[Date Prev][Date Next][Thread Prev][Thread Next]
- Subject: Re: LuaJIT IR Design
- From: Mike Pall <mikelu-1105@...>
- Date: Fri, 13 May 2011 17:44:43 +0200
Maxime Chevalier-Boisvert wrote:
> 1. The post mentions using bidirectionally extensible arrays to
> store instructions. Is one such array used per basic block? If not,
> how are basic blocks efficiently allocated/moved within the array?
It's a trace compiler -- it doesn't work at the basic block level.
One might consider a single trace to be similar to an extended
basic block (one entry, multiple exits). But a root trace may also
hold a loop, so that's where the analogy breaks.
> What's the advantage of being able to extend the array
Constants grow downwards and don't interfere with regular
instructions. This avoids some difficulties esp. for loop
optimizations, which may need to emit new constants, but want
their loads to be hoisted.
Having the lowest numbered IR references also implicitly gives
them a lower weight in the register allocation heuristics. Thus
rematerialization is preferred over spilling.
And the killer feature is to be able to test for a constant simply
by looking at the reference. IR references are biased relative to
the cut off point between the two parts of the IR. Anything below
the bias value (< 32768) must be a constant. This test is heavily
used and it's very cheap.
The IR array is lazily grown and reused for subsequent traces. In
practice very few moves or array extensions are needed. Once a
trace has been assembled, it's copied/compacted to a newly
allocated memory area.
> My optimizer does alot of IR transforms which
> merge/eliminate basic blocks, remove/replace/insert new
> instructions. How is that done efficiently in LuaJIT?
The former does not apply to a trace compiler. The latter can be
avoided by doing forward transforms on-the-fly during trace
recording and backward transforms on-the-fly during assembly.
> 2. In my current layout I also keep a list of uses for each IR
> instruction (all instructions reading the output value of a given
> instruction). This is very useful when I want to replace the value
> of an instruction by that of another instruction. What kind of trick
> does LuaJIT use to do this efficiently?

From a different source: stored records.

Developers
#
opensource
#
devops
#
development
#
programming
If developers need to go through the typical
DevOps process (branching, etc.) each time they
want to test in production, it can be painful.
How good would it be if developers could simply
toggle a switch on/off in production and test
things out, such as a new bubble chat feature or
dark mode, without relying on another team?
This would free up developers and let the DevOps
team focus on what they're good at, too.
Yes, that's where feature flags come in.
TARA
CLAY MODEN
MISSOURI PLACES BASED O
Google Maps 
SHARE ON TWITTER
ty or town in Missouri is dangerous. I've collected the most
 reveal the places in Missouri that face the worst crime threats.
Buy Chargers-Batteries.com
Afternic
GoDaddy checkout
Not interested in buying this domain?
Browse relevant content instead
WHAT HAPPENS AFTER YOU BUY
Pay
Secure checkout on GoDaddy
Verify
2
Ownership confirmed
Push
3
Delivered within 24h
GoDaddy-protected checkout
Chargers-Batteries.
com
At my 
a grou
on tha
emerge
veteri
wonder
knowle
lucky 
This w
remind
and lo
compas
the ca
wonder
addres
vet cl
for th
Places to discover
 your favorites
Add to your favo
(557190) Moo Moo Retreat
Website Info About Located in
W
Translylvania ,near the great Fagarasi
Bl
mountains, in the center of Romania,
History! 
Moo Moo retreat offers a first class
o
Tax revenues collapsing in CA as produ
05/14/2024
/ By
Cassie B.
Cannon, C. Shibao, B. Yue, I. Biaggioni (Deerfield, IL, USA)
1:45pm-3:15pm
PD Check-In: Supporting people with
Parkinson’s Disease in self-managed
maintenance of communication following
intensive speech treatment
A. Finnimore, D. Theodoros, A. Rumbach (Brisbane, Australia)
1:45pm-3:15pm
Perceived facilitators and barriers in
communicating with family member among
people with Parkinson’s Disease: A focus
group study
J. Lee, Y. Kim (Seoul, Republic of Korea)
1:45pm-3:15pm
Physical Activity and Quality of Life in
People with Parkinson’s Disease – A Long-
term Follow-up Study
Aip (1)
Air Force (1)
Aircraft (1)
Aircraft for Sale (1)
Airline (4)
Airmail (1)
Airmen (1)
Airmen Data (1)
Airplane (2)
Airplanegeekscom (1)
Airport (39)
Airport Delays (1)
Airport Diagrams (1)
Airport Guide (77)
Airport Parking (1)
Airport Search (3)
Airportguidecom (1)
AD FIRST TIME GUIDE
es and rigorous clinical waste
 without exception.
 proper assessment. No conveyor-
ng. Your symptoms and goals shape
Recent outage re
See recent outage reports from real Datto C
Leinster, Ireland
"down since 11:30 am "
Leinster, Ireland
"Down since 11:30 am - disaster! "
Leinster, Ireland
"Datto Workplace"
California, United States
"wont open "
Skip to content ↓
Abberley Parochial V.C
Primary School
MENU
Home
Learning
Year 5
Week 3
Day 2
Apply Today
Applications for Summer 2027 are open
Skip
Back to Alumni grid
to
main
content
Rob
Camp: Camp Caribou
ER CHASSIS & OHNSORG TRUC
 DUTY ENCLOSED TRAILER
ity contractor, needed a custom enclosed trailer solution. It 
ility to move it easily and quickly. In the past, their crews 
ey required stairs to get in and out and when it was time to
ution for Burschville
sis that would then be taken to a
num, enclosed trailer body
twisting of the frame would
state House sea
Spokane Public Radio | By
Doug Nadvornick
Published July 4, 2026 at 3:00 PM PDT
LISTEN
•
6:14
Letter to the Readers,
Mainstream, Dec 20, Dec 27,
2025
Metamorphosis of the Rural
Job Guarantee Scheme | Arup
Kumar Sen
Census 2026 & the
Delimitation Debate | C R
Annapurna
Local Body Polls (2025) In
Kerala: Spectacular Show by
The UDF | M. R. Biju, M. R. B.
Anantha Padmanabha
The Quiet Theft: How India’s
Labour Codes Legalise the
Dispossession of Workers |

Folding happens before an instruction is actually emitted. But it
may cause new instructions to be emitted and old instructions to
fall unused, too. Unused instructions are simply ignored by the
backward pass of the assembler. This gives you DCE for free.
Backward transforms already start from a use and don't need a list
of other uses.
> 3. How are constants encoded in the LuaJIT IR? I saw it uses 16 bit
> references to refer (I assume) to indices of other IR instructions
> elsewhere in the instruction array. Are constants also stored in the
> array, as instructions?
Constants are stored like any other IR instructions. They just
grow downwards in the IR.
Note: the IR dump (-jdump=i) hides all of these details and merges
constants into the output of the regular IR instructions.
> 4. I saw the IR instructions have up to 2 operands. What about call
A chain of call arguments (CARG) is used for extension. The IR
dump hides this detail. It's much more important to have an
orthogonal and linearly indexable IR (always exactly 64 bits per
instruction) than to optimize for special cases.